Green and low-cost synthesis of nitrogen-doped graphene-like mesoporous nanosheets from the biomass waste of okara for the amperometric detection of vitamin C in real samples

In this work, the low-cost nitrogen-doped graphene-like mesoporous nanosheets (N-GMNs) was synthesized from the biomass waste of okara for the first time for the construction of a nonenzymatic amperometric vitamin C biosensor. The N-GMNs modified glassy carbon electrode (N-GMNs/GCE) shows much lower overpotential for the electrooxidation of vitamin C comparing to the traditional GCE as well as the GCE modified by carbon nanotubes (CNTs/GCE), indicating the promising of N-GMNs/GCE for the sensitive and selective nonenzymatic amperometric vitamin C biosensing. As a nonenzymatic amperometric biosensor for vitamin C, the N-GMNs/GCE shows a higher sensitivity (144.65 mu A mM(-1) cm(-2)), a wider linear range (10-5640 mu mol L-1) and a lower detection limit (0.51 mu mol L-1) than GCE, CNTs/GCE or some of recently reported nanomaterials-based electrochemical vitamin C biosensors.
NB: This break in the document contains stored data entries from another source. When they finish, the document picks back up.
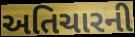
અતિચારની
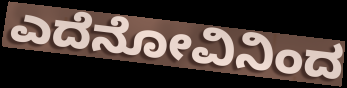
ಎದೆನೋವಿನಿಂದ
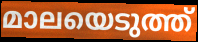
മാലയെടുത്ത്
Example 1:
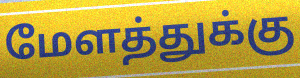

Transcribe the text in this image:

மேளத்துக்கு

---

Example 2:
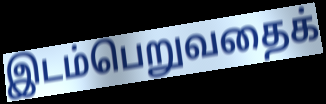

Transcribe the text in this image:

இடம்பெறுவதைக்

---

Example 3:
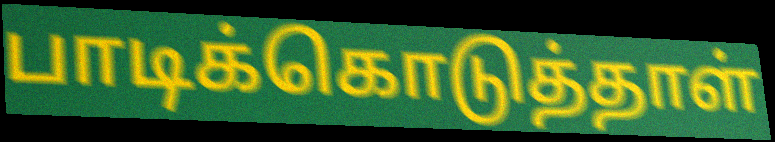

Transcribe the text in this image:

பாடிக்கொடுத்தாள்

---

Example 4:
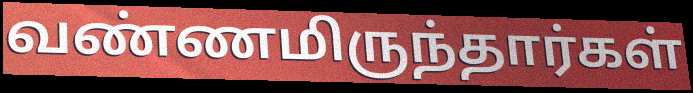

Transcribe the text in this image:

வண்ணமிருந்தார்கள்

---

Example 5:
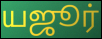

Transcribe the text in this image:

யஜூர்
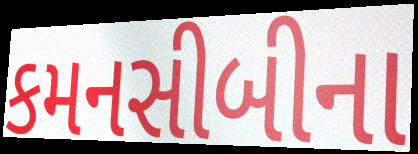
કમનસીબીના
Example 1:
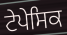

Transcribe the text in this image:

ਟੇਪੇਸਿਕ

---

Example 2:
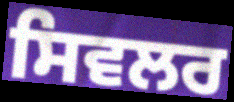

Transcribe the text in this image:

ਸਿਵਲਰ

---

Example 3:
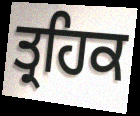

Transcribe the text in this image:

ਤ੍ਰਹਿਕ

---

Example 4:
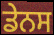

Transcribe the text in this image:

ਡੇਨਸ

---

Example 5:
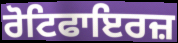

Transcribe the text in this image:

ਰੋਟਿਫਾਇਰਜ਼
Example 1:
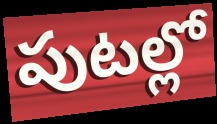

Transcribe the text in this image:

పుటల్లో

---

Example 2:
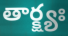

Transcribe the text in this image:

తార్క్ష్యః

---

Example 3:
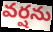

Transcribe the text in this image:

వర్షను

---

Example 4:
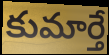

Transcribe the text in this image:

కుమార్తే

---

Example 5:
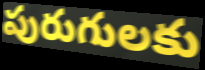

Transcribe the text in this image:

పురుగులకు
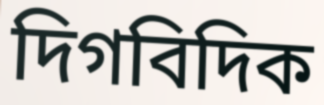
দিগবিদিক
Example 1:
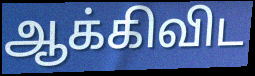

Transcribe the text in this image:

ஆக்கிவிட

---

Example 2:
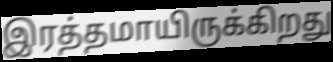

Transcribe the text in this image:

இரத்தமாயிருக்கிறது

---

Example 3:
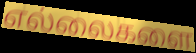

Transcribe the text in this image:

எல்லைகளை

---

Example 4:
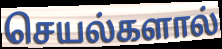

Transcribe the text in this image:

செயல்களால்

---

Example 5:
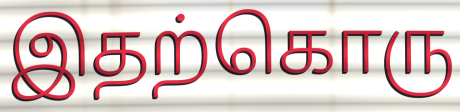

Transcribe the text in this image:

இதற்கொரு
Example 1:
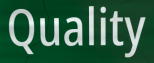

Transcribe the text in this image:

Quality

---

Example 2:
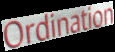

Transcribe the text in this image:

Ordination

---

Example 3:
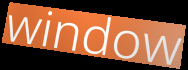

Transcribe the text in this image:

window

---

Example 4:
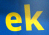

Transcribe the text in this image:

ek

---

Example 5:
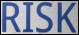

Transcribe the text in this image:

RISK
Especially, the vitamin C concentration in real samples of commercial beverage, vitamin C injection and commercial juice can be determined by the proposed N-GMNs/GCE with satisfied results. Therefore, the utilization of okara as the raw material for the synthesis of nanostructured carbon of N-GMNs is a green method to fabricate an advanced and low-cost electrode material for developing the nonenzymatic electrochemical biosensor for vitamin C detection.